In Nederland heeft iedere uitgever gelijke toegang tot de landelijke distributeur CB. Een aansluiting garandeert dat iedere boekhandelaar het boek makkelijk kan bestellen en dat het automatisch te koop is bij alle internetboekhandels. Bovendien zijn boekhandels, inclusief grote ketenzaken als Donner (Rotterdam) en Scheltema (Amsterdam), meer dan in Amerika geneigd een lans te breken voor debutanten. Meer dan in een Barnes & Noble, waar je struikelt over de memoires aan sporters en entertainers, voelen Nederlandse winkelmanagers nog dat zij ook een culturele opdracht hebben. Ook stiefmoederlijk behandelde Harbachs hebben dan een kans.
Of Amerikaanse auteurs ook in de toekomst zo veel geluk nodig hebben om door te breken, durft Gessen niet te zeggen. De markt verandert nu steeds meer lezers digitaal kopen en lezen, is de constatering waartoe hij zich beperkt. Individuele consumenten zullen op andere manieren dan boekhandels een selectie uit het immense aanbod krijgen voorgelegd. Uitgeverijen moeten meer exemplaren verkopen om hun omzet vast te houden als het veel goedkopere e-boek de dominante verschijningsvorm wordt. Maar welke consequenties dat heeft voor het systeem, weet Gessen ook niet.

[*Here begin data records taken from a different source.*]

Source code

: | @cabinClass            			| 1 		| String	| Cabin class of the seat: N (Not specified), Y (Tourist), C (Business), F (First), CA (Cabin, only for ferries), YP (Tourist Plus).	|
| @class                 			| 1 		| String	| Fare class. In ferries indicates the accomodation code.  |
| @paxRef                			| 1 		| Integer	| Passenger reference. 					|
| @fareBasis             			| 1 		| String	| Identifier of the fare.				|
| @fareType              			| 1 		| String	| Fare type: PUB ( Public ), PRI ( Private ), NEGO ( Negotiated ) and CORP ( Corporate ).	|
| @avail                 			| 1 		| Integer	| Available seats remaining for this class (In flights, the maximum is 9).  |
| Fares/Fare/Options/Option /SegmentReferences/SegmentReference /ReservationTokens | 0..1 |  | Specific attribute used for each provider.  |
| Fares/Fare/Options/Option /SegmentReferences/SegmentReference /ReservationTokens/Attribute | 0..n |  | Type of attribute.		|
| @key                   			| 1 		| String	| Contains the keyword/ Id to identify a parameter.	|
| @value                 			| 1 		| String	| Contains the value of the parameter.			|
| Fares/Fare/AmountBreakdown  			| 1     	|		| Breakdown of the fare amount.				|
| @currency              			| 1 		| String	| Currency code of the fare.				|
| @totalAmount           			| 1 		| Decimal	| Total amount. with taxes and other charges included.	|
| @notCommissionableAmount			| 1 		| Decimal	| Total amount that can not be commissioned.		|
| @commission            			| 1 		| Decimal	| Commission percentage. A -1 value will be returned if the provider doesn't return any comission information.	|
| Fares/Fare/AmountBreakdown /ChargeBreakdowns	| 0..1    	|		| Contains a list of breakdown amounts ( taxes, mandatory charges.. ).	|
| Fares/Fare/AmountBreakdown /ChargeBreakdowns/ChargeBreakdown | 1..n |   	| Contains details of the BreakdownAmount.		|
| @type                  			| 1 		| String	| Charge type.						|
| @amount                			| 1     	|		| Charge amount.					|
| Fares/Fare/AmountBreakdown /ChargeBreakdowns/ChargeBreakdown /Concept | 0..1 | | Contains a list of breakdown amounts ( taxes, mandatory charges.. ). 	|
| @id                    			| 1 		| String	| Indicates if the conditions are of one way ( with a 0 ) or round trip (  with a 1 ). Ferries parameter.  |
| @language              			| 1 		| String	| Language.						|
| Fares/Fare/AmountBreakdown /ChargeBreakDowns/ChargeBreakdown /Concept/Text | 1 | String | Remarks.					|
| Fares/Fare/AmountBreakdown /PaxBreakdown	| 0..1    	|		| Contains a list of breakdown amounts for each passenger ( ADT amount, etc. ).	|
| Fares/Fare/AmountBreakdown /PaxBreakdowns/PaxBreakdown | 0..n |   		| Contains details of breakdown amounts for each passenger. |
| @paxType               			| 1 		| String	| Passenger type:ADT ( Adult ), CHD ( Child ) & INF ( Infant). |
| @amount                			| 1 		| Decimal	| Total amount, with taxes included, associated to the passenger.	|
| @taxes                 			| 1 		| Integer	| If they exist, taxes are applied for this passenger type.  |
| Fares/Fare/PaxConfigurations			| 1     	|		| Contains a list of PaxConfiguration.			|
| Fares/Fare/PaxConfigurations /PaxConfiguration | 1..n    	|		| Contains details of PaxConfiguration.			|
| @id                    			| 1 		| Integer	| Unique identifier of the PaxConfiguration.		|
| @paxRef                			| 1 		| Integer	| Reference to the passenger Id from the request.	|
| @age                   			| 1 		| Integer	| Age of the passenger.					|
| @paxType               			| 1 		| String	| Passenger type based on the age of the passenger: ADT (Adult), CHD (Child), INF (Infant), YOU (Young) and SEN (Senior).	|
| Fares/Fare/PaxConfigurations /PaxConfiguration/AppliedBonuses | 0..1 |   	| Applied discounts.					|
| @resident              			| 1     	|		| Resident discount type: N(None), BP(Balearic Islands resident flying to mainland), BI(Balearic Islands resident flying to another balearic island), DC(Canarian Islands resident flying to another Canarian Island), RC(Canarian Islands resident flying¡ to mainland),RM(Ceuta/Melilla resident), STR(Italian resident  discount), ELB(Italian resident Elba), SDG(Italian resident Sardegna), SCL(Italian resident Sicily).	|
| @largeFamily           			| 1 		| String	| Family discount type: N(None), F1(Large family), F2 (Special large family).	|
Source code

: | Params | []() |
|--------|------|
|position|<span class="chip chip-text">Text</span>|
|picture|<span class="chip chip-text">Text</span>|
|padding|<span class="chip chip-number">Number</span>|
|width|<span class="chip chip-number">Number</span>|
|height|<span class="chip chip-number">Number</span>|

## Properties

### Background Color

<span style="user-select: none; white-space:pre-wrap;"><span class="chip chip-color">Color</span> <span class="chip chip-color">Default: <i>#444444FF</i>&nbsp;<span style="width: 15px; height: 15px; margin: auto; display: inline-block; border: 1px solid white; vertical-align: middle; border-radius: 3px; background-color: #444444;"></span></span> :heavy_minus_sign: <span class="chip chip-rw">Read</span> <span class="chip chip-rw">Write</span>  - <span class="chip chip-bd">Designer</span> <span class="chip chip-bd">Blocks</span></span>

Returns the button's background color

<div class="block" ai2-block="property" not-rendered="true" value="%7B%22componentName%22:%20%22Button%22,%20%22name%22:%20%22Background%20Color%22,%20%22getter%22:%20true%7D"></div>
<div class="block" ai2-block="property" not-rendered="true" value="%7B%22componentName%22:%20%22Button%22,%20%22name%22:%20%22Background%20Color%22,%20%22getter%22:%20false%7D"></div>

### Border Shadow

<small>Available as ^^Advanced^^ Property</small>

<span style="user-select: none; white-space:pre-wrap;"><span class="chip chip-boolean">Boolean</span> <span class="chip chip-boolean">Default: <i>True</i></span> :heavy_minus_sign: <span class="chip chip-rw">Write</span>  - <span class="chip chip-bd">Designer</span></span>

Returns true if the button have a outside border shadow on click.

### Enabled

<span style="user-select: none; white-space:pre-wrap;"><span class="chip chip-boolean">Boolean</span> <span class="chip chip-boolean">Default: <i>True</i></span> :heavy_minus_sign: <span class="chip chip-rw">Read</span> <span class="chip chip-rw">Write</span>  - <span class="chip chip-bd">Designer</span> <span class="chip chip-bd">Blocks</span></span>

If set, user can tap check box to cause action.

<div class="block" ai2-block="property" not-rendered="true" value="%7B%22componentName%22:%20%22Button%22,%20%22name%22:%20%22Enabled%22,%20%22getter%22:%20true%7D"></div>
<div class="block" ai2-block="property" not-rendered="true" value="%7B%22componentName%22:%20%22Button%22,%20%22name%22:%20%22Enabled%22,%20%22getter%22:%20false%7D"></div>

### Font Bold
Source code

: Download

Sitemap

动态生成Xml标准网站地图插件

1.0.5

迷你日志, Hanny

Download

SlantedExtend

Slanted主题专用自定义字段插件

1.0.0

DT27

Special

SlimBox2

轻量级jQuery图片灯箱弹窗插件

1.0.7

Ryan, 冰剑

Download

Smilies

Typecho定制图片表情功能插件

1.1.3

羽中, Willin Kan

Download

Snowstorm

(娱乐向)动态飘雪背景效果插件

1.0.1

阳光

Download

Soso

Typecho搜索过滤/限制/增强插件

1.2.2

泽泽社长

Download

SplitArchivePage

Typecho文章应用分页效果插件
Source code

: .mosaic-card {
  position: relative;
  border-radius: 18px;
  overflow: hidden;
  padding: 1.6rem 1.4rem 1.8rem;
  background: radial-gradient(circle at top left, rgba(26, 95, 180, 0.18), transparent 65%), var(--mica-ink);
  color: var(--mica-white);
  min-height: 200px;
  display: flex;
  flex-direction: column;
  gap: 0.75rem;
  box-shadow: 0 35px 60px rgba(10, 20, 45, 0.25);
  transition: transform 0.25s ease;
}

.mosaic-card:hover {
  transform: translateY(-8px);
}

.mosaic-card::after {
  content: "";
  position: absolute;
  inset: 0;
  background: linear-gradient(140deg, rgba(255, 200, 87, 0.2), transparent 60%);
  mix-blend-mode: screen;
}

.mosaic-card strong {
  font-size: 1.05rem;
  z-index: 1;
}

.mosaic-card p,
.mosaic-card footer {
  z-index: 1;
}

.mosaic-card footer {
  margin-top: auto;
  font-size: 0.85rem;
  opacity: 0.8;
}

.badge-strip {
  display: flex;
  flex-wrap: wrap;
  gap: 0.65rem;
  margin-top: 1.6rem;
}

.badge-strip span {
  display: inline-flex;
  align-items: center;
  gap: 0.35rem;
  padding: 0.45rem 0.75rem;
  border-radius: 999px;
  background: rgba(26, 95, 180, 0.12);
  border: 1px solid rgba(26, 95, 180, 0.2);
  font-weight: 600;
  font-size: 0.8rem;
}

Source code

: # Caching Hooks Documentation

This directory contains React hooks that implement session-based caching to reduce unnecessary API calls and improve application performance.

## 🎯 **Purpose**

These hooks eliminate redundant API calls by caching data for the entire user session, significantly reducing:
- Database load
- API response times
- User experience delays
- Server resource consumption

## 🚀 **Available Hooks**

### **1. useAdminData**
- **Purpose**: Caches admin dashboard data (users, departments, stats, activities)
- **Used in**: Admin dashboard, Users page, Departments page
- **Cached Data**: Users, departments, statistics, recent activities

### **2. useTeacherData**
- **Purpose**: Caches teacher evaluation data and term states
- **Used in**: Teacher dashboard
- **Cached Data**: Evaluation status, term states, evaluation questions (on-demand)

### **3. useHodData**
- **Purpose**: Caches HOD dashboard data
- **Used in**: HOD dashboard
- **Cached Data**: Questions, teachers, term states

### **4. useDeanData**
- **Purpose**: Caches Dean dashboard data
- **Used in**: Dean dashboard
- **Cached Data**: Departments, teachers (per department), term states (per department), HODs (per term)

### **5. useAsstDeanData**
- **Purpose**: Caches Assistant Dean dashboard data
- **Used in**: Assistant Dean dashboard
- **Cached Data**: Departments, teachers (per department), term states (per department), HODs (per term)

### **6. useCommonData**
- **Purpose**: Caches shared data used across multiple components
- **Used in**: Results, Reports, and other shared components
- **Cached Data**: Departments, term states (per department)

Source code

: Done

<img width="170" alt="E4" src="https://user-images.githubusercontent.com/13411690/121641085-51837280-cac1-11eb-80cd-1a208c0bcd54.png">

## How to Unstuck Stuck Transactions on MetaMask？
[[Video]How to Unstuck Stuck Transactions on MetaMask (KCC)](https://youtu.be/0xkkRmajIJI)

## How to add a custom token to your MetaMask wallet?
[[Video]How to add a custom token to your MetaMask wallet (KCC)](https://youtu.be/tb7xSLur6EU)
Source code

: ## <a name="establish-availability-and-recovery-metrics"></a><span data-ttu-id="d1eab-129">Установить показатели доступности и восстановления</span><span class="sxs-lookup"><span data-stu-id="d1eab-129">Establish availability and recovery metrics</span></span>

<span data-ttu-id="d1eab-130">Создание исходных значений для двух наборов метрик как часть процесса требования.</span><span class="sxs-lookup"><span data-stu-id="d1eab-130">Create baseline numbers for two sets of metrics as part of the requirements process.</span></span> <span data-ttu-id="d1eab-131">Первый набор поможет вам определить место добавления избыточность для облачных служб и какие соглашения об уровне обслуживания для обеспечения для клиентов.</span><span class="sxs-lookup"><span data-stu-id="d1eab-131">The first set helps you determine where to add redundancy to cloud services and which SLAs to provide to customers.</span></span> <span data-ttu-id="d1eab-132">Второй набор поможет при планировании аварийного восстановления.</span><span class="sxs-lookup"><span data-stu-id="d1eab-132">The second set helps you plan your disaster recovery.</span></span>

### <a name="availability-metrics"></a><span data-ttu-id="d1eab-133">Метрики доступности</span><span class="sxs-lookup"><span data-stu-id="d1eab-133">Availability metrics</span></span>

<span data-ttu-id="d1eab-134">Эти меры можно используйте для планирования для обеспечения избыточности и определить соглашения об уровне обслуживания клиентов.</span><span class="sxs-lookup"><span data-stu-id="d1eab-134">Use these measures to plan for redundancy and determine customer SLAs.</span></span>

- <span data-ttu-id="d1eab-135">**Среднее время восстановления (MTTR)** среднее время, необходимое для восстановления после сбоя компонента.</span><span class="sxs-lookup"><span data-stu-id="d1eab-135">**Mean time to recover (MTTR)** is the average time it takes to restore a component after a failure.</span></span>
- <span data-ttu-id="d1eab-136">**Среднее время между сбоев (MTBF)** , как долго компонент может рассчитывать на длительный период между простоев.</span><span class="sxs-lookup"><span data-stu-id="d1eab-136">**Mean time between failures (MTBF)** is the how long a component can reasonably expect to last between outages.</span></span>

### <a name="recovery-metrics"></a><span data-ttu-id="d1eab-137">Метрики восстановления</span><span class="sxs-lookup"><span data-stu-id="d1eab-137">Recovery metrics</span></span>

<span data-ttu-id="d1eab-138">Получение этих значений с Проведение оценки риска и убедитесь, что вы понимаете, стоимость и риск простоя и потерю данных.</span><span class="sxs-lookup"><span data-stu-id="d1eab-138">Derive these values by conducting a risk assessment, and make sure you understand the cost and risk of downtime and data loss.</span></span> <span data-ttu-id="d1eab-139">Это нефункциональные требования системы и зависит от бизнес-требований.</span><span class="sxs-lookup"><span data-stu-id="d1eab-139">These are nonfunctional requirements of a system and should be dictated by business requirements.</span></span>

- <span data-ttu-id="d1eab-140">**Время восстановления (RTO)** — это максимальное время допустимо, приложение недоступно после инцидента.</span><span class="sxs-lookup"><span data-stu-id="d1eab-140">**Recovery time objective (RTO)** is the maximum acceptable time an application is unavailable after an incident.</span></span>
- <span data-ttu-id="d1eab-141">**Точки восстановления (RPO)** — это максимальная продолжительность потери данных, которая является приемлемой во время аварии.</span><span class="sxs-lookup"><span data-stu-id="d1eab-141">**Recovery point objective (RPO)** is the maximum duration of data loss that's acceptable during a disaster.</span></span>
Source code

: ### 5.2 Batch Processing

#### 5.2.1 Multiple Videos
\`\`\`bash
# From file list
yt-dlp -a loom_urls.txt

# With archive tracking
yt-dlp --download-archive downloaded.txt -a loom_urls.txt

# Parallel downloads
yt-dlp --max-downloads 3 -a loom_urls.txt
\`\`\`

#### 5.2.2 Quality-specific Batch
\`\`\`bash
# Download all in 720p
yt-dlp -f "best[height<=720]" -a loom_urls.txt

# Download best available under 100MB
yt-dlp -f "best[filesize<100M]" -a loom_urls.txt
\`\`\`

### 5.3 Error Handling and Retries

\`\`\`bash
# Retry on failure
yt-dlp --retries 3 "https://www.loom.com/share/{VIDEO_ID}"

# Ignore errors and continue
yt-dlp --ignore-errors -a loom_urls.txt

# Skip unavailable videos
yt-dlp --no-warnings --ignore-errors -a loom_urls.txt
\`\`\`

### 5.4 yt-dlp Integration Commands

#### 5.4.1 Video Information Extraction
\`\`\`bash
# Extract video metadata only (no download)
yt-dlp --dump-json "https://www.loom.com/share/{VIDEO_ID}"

Hij hoort dat The Big Six met elkaar fuseren tot The Big Three, om een gelijkwaardige partner te blijven voor het almaar groeiende Amazon. (Met het samengaan van Random House en Penguin is onlangs de eerste stap in dat proces gezet.) Maar hij merkt ook hoezeer iedereen in het boekenvak wordt gedreven door liefde voor het boek. Zou dat betekenen dat redacteuren van het kaliber Michael Pietsch de mammoettankers verlaten, omdat ze niet alleen lucratieve sport- en entertainmentbiografieën willen publiceren, en nieuwe vormen bedenken om lezers en schrijvers bij elkaar te brengen? De nieuwe technologieën maken ook dat mogelijk.
Het blijft instructief om de ontwikkelingen in Amerika te volgen. Bij alle verschillen dringen zich in Nederland dezelfde systeemveranderingen op. Bol.com is al de grootste boekverkoper. De omzet van het e-boek groeit gestaag: tot 2,5 procent volgens de laatste cijfers. En de uitgevers, die tastend hun weg zoeken naar de toekomst, zijn geneigd de ideeën om te overleven uit New York te halen. Kijk naar VBK – samen met WPG en Lannoo een van onze eigen Big Three. Naar Amerikaanse voorbeelden gaat dit concern in de nabije toekomst meer evenementen organiseren, een sprekersbureau voor zijn auteurs opzetten en een dienst voor uitgeven in eigen beheer opzetten.
Maar zolang literair agenten de prijs van debutanten niet opdrijven en CB garant blijft staan voor een soepele distributie, hoeft een Nederlandse auteur in de toekomst niet net zo veel geluk te hebben als Harbach om door te breken.